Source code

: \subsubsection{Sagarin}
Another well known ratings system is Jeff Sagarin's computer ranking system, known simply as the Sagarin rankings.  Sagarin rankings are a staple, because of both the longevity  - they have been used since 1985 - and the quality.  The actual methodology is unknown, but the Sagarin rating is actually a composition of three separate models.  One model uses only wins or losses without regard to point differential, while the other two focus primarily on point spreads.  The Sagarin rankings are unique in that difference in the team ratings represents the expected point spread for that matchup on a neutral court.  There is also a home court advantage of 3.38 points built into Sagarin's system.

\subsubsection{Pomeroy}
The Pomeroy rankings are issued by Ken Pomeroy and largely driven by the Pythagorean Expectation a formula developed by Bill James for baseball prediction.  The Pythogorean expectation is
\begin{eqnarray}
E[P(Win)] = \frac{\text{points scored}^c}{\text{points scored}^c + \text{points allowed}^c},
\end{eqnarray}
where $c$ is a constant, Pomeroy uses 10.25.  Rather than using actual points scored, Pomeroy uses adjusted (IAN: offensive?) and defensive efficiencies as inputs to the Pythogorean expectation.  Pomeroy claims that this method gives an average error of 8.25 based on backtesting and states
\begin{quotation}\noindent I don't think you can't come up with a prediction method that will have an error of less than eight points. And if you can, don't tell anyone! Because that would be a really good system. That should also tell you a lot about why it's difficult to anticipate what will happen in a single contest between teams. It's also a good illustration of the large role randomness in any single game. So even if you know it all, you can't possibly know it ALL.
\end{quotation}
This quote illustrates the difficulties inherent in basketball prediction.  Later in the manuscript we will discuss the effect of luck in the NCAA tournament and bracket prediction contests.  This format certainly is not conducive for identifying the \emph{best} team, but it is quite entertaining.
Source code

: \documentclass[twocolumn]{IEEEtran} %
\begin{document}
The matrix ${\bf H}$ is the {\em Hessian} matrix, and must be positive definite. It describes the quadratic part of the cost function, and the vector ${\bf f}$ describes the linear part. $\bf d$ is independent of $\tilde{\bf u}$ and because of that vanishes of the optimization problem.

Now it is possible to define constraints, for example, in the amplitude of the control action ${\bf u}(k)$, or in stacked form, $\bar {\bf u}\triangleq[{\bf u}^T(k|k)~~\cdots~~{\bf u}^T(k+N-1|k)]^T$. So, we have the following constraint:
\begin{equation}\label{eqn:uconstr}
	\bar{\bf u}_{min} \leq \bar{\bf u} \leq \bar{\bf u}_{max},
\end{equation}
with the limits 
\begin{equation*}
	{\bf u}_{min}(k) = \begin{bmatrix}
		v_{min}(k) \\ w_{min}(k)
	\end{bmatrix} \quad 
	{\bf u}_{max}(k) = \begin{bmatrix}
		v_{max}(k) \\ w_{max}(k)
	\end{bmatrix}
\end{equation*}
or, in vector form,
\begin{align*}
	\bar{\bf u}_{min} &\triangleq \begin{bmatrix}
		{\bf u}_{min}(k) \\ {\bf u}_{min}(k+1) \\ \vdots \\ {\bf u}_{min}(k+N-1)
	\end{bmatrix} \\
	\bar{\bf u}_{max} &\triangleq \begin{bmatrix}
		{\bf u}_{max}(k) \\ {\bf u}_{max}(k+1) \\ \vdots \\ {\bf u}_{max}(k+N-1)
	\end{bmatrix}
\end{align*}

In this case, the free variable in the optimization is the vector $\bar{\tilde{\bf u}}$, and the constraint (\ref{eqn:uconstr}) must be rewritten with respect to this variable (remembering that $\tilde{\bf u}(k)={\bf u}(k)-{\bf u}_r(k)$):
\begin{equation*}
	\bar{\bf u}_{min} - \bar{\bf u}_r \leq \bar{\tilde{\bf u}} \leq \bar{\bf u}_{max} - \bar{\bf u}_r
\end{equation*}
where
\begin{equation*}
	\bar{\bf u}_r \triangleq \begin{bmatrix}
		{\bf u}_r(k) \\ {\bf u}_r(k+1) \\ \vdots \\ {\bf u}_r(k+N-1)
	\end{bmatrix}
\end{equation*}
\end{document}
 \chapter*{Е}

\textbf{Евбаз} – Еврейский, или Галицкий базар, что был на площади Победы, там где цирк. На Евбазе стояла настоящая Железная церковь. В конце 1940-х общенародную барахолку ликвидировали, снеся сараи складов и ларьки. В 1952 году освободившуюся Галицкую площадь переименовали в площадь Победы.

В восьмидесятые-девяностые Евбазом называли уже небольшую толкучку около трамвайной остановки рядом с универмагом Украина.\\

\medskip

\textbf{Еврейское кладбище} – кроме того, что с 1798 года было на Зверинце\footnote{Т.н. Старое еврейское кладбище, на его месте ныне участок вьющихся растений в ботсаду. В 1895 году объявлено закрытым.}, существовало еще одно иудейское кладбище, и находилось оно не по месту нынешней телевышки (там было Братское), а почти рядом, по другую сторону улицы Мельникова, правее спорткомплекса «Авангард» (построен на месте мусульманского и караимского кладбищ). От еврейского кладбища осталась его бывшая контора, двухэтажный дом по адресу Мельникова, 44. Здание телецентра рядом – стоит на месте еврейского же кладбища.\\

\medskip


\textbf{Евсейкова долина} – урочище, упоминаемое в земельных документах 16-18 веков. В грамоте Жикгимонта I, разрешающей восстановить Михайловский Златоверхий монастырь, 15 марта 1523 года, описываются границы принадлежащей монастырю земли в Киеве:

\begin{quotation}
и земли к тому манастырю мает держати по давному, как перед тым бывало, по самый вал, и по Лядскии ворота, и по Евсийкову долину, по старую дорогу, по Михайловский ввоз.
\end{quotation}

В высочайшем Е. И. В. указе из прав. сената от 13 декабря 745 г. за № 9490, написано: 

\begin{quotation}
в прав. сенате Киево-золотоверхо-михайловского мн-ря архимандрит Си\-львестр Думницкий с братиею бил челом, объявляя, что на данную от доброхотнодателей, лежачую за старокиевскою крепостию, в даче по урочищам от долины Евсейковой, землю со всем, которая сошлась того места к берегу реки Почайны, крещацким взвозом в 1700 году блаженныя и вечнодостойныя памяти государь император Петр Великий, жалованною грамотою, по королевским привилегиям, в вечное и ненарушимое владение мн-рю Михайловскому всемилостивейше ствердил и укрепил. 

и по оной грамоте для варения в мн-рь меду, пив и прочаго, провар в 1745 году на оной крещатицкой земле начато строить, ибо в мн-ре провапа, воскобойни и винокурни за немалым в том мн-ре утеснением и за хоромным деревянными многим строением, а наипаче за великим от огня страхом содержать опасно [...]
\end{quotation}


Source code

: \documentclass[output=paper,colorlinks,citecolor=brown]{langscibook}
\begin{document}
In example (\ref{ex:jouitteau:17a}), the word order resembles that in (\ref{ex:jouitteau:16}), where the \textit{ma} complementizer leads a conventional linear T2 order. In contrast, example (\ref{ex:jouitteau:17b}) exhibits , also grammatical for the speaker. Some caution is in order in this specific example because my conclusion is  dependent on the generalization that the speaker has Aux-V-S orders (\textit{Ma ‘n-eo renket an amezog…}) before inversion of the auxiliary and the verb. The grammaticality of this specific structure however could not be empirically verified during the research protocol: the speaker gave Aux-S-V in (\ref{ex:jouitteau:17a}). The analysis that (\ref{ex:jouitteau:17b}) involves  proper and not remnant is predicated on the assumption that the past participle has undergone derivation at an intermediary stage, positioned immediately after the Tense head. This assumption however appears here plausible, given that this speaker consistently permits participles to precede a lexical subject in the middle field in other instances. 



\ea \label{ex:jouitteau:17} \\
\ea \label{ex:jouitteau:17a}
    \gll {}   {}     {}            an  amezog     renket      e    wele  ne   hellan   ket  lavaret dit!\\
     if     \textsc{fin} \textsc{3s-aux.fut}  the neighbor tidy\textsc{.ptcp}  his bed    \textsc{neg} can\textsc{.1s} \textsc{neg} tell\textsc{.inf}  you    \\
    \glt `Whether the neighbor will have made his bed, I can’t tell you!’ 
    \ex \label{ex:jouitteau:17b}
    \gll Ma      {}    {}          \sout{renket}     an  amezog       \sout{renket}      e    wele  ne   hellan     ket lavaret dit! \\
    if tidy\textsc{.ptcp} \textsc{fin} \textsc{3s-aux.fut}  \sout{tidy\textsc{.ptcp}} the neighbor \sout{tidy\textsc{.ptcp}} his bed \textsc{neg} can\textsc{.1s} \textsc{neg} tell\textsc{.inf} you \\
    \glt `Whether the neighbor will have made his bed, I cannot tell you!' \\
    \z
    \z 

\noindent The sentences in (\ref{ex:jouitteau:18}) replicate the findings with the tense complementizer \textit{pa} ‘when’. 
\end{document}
+-------+
PROBLEM DETAILS
The response must contain every line from the listing above in which the string "wele" appears.

SOLUTION FOR THIS EXERCISE
    \gll {}   {}     {}            an  amezog     renket      e    wele  ne   hellan   ket  lavaret dit!\\
    \gll Ma      {}    {}          \sout{renket}     an  amezog       \sout{renket}      e    wele  ne   hellan     ket lavaret dit! \\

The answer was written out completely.